- _Data to process_

[Start of section]

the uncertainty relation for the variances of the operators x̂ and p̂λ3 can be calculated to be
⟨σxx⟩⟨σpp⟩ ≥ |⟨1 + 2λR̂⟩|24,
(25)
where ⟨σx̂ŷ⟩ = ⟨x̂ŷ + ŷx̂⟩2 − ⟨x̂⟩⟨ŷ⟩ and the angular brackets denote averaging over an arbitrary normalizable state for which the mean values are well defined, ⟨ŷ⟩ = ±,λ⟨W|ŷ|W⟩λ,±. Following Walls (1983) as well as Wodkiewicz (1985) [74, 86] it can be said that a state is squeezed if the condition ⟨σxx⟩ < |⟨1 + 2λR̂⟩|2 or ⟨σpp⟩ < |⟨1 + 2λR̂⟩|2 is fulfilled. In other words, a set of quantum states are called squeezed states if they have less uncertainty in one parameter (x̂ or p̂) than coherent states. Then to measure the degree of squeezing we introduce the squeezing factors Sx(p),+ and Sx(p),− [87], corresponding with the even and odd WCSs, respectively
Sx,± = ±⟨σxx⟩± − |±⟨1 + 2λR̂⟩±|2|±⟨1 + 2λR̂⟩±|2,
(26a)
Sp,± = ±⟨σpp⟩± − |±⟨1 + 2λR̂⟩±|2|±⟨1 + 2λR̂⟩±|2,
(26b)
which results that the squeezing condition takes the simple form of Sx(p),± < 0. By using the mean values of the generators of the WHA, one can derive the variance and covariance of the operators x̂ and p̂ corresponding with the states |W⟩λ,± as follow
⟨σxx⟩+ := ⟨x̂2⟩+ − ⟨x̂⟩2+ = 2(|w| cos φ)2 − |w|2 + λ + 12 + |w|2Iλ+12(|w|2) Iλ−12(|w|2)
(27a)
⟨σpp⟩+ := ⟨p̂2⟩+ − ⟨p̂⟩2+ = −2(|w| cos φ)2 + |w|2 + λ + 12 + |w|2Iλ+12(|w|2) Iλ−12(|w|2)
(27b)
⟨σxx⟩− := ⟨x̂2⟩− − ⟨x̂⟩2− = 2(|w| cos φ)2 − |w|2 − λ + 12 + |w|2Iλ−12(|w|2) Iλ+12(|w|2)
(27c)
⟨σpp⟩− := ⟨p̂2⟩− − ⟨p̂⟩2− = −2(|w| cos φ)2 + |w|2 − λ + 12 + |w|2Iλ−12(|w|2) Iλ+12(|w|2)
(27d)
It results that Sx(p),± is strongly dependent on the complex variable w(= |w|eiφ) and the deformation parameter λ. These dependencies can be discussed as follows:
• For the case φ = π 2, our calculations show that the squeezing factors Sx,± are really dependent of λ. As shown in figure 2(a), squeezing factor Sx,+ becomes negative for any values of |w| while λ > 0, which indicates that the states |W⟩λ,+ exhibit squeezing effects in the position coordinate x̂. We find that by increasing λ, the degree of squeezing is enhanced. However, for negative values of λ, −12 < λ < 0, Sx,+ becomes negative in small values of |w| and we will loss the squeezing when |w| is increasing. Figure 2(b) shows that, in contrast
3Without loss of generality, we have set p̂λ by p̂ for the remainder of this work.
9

[End of section]
[Start of section]

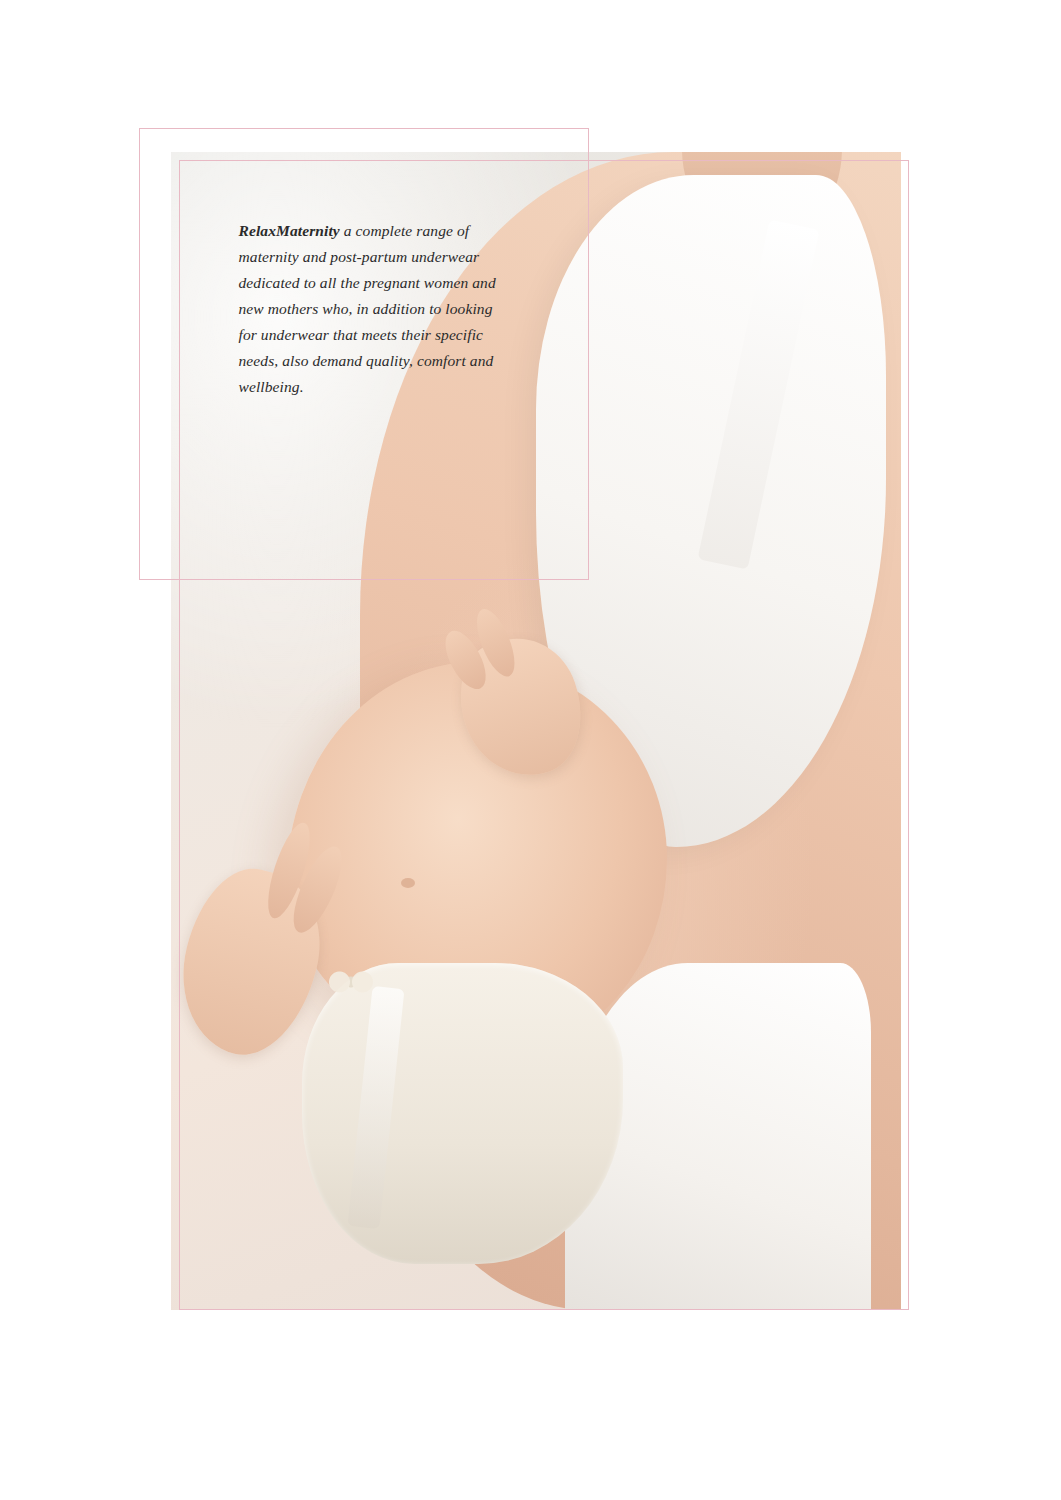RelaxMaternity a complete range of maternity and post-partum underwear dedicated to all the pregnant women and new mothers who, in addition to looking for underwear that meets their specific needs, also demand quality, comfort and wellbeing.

[End of section]
[Start of section]

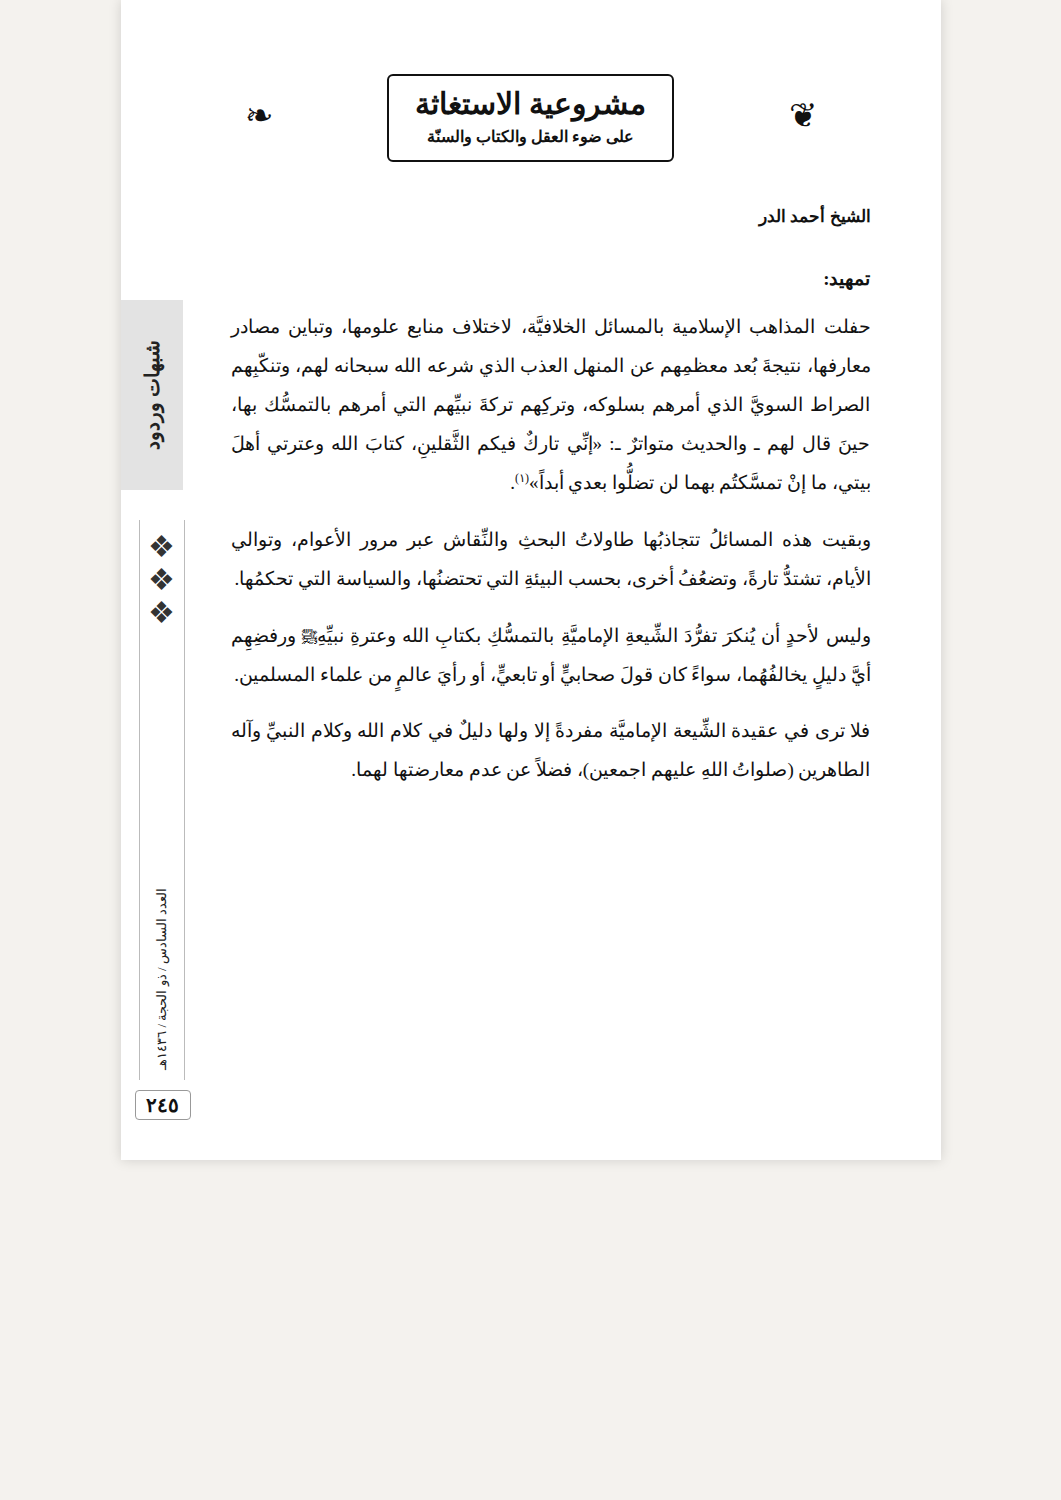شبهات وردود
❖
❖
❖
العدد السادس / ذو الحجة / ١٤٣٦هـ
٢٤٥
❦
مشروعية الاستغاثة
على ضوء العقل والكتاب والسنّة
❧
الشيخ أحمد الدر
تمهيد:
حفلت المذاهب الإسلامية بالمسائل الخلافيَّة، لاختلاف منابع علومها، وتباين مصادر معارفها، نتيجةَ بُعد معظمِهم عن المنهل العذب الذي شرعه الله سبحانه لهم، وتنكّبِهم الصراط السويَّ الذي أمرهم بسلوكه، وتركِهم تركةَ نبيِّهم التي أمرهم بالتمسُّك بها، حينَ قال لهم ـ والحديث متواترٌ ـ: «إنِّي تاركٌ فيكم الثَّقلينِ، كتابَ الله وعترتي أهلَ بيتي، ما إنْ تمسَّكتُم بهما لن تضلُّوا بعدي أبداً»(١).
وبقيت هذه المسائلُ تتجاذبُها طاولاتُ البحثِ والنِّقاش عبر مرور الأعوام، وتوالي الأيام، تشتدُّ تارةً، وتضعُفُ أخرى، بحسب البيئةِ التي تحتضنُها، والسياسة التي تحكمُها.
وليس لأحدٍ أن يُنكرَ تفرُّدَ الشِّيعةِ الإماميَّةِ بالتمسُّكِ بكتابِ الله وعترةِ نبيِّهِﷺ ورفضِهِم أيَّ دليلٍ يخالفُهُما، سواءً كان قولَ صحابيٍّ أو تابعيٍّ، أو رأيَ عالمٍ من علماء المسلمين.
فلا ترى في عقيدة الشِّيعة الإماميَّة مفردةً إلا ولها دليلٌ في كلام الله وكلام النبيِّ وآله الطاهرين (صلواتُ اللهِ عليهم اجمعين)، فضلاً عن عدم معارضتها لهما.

[End of section]

- _What the task asks_
With the line holding "the uncertainty relation" as the first and the line holding "that, in contrast" as the last, set down that range of the entries above exactly, and nothing else.

- _Worked solution_
the uncertainty relation for the variances of the operators x̂ and p̂λ3 can be calculated to be
⟨σxx⟩⟨σpp⟩ ≥ |⟨1 + 2λR̂⟩|24,
(25)
where ⟨σx̂ŷ⟩ = ⟨x̂ŷ + ŷx̂⟩2 − ⟨x̂⟩⟨ŷ⟩ and the angular brackets denote averaging over an arbitrary normalizable state for which the mean values are well defined, ⟨ŷ⟩ = ±,λ⟨W|ŷ|W⟩λ,±. Following Walls (1983) as well as Wodkiewicz (1985) [74, 86] it can be said that a state is squeezed if the condition ⟨σxx⟩ < |⟨1 + 2λR̂⟩|2 or ⟨σpp⟩ < |⟨1 + 2λR̂⟩|2 is fulfilled. In other words, a set of quantum states are called squeezed states if they have less uncertainty in one parameter (x̂ or p̂) than coherent states. Then to measure the degree of squeezing we introduce the squeezing factors Sx(p),+ and Sx(p),− [87], corresponding with the even and odd WCSs, respectively
Sx,± = ±⟨σxx⟩± − |±⟨1 + 2λR̂⟩±|2|±⟨1 + 2λR̂⟩±|2,
(26a)
Sp,± = ±⟨σpp⟩± − |±⟨1 + 2λR̂⟩±|2|±⟨1 + 2λR̂⟩±|2,
(26b)
which results that the squeezing condition takes the simple form of Sx(p),± < 0. By using the mean values of the generators of the WHA, one can derive the variance and covariance of the operators x̂ and p̂ corresponding with the states |W⟩λ,± as follow
⟨σxx⟩+ := ⟨x̂2⟩+ − ⟨x̂⟩2+ = 2(|w| cos φ)2 − |w|2 + λ + 12 + |w|2Iλ+12(|w|2) Iλ−12(|w|2)
(27a)
⟨σpp⟩+ := ⟨p̂2⟩+ − ⟨p̂⟩2+ = −2(|w| cos φ)2 + |w|2 + λ + 12 + |w|2Iλ+12(|w|2) Iλ−12(|w|2)
(27b)
⟨σxx⟩− := ⟨x̂2⟩− − ⟨x̂⟩2− = 2(|w| cos φ)2 − |w|2 − λ + 12 + |w|2Iλ−12(|w|2) Iλ+12(|w|2)
(27c)
⟨σpp⟩− := ⟨p̂2⟩− − ⟨p̂⟩2− = −2(|w| cos φ)2 + |w|2 − λ + 12 + |w|2Iλ−12(|w|2) Iλ+12(|w|2)
(27d)
It results that Sx(p),± is strongly dependent on the complex variable w(= |w|eiφ) and the deformation parameter λ. These dependencies can be discussed as follows:
• For the case φ = π 2, our calculations show that the squeezing factors Sx,± are really dependent of λ. As shown in figure 2(a), squeezing factor Sx,+ becomes negative for any values of |w| while λ > 0, which indicates that the states |W⟩λ,+ exhibit squeezing effects in the position coordinate x̂. We find that by increasing λ, the degree of squeezing is enhanced. However, for negative values of λ, −12 < λ < 0, Sx,+ becomes negative in small values of |w| and we will loss the squeezing when |w| is increasing. Figure 2(b) shows that, in contrast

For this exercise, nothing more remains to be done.